** Data for this exercise follows **
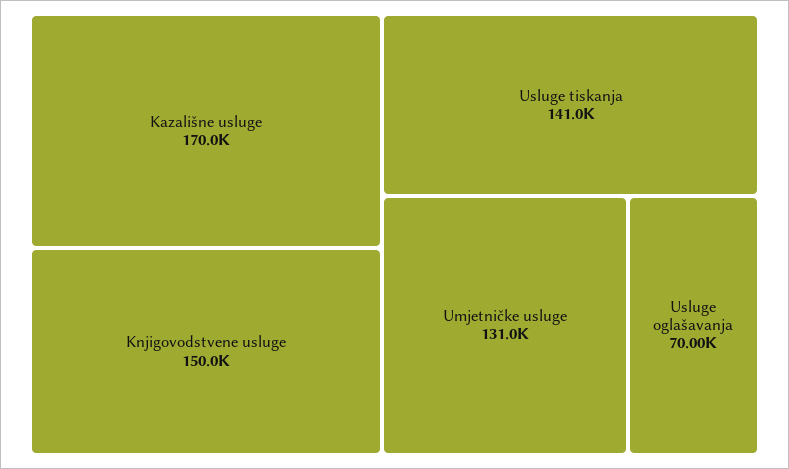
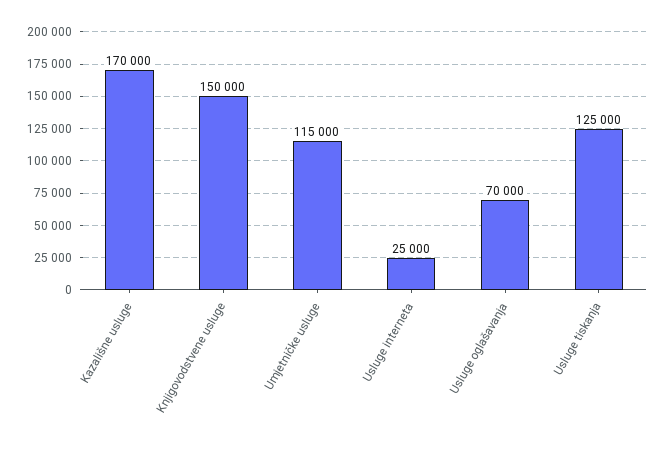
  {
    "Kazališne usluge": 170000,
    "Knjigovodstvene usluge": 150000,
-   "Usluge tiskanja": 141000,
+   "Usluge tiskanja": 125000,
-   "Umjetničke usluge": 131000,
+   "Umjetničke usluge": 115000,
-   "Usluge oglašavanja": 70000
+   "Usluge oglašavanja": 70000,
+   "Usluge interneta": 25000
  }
** End of Data for this exercise **
** Data for this exercise follows **
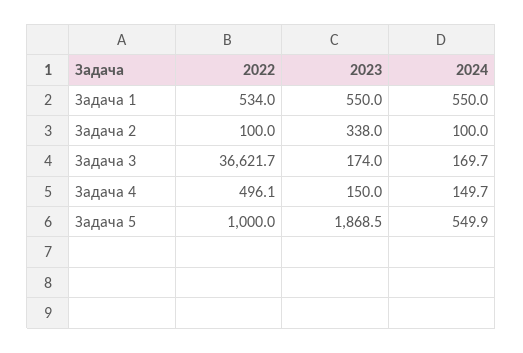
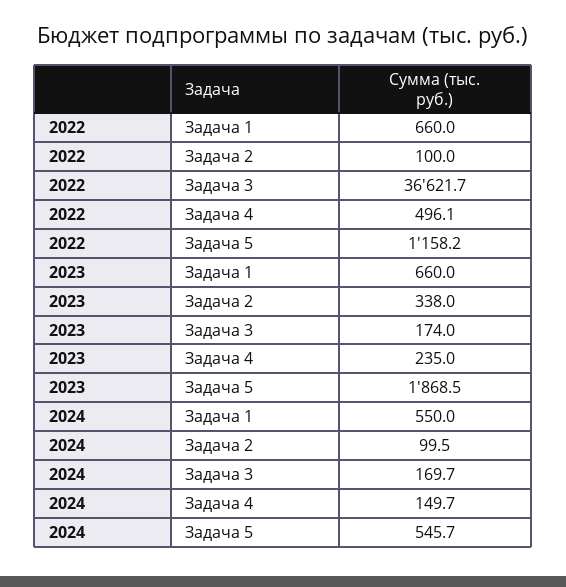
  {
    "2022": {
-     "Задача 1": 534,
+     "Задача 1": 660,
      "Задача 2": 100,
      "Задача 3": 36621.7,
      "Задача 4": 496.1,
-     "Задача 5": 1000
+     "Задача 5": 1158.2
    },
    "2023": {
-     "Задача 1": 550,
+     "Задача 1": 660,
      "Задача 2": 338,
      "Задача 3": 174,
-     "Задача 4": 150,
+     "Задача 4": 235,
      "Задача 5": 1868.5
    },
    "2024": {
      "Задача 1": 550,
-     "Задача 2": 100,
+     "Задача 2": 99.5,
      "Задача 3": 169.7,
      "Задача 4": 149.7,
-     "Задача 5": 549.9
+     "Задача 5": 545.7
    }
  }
** End of Data for this exercise **
** Data for this exercise follows **
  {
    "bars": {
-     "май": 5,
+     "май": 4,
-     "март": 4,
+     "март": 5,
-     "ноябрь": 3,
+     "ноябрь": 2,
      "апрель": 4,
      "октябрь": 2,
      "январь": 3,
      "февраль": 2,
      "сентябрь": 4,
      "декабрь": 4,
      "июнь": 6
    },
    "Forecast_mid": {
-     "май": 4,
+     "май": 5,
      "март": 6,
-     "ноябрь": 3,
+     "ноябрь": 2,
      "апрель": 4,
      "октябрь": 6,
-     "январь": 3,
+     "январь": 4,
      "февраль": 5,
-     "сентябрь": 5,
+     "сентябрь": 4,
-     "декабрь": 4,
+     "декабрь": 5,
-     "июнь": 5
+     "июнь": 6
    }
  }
** End of Data for this exercise **
**Task**.
Give the number of lines in the entries above that include the word "Umjetničke", and nothing more.

**Response to this exercise**.
2